Pre-mortem Analysis: Soft Delete Migration If this fails in 2 weeks, it's probably because: 1. HIGH: Existing queries return "deleted" records Impact: Users see deleted data, privacy/legal issues Detection: "Why is this showing up? I deleted it" Mitigation: Add default scope, audit ALL existing queries before migration 2. HIGH: Unique constraints now broken Impact: Can't recreate record with same email/username after soft delete Detection: "Email already exists" on new signup Mitigation: Make unique constraints exclude deleted records, or use different approach 3. HIGH: No rollback path Impact: If migration fails midway, data integrity unknown Detection: 500 errors, inconsistent state Mitigation: Test on production clone first, have restore procedure ready 4. MED: Cascade deletes still hard-delete related records Impact: Parent soft-deleted but children gone forever Detection: Missing related data after restore Mitigation: Audit all ON DELETE CASCADE, convert to soft delete 5. MED: Analytics/reporting now wrong Impact: Counts include deleted records, metrics inflated Detection: "Numbers don't match the UI" Mitigation: Update all aggregate queries to filter deleted Adjusted Plan: 1. Audit all existing queries (grep for affected tables) 2. Audit unique constraints and cascades 3. Design soft delete schema (deleted_at column approach) 4. Create migration with rollback script 5. Test on staging with production data clone 6. Update queries one-by-one with tests 7. Then: deploy migration 8. Monitor for "deleted showing" errors Proceed with this plan?

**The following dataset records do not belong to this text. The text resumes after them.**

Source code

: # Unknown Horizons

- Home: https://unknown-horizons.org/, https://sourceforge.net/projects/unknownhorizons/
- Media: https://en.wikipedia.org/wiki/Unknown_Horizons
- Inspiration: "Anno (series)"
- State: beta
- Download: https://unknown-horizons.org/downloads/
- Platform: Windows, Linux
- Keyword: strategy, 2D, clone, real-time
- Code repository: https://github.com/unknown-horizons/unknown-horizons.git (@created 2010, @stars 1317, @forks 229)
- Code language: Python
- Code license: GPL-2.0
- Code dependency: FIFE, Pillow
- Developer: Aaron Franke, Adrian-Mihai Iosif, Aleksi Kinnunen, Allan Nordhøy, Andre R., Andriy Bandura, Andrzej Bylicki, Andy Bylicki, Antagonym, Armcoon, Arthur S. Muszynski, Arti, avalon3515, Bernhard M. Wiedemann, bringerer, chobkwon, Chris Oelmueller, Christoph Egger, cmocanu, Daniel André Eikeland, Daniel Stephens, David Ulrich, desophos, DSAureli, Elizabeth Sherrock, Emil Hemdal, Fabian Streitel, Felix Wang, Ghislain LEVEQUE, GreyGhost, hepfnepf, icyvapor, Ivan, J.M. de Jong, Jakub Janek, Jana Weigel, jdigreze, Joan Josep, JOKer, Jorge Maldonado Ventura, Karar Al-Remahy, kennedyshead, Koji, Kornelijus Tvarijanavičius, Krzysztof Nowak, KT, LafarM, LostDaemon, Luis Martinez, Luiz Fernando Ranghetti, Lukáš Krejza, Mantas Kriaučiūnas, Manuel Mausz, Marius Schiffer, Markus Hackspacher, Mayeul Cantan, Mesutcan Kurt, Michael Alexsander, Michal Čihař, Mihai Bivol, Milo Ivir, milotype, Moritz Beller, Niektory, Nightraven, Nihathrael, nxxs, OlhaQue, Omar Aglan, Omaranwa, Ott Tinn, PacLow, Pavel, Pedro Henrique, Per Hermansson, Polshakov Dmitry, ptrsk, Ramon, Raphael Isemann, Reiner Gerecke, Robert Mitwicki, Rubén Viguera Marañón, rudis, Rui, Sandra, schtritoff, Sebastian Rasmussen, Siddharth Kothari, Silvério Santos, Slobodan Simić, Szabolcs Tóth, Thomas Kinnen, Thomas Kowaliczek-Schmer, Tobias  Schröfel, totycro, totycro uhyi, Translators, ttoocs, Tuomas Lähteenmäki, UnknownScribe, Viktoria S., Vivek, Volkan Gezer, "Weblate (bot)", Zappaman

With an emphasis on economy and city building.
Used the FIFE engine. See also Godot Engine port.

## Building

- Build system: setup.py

Example 3: Minor Task (Pre-mortem Not Needed)
User: "Fix the typo in the error message"
This is a trivial change (single string edit). Pre-mortem not needed. Proceeding directly.
- •Generic risks: "Security issues" is useless. "Webhook signature validation wrong" is actionable.
- •Skipping for "simple" tasks: The "simple" migration that corrupts production data.
- •Listing risks without mitigations: Identifying problems without solutions is just anxiety.
- •Not reordering the plan: If you identify HIGH risks but still implement in original order, you've wasted the exercise.
- •Perfunctory pre-mortems: Going through motions without real imagination. Ask "how would this ACTUALLY fail?"
- •Only technical risks: Missing "team doesn't understand the change" or "deploy on Friday before vacation"
- •Assuming user will read carefully: Present the most critical risks prominently, not buried in a list.
- •Pre-mortem paralysis: 15 risks identified, nothing gets built. Focus on HIGH risks, accept some LOW risk.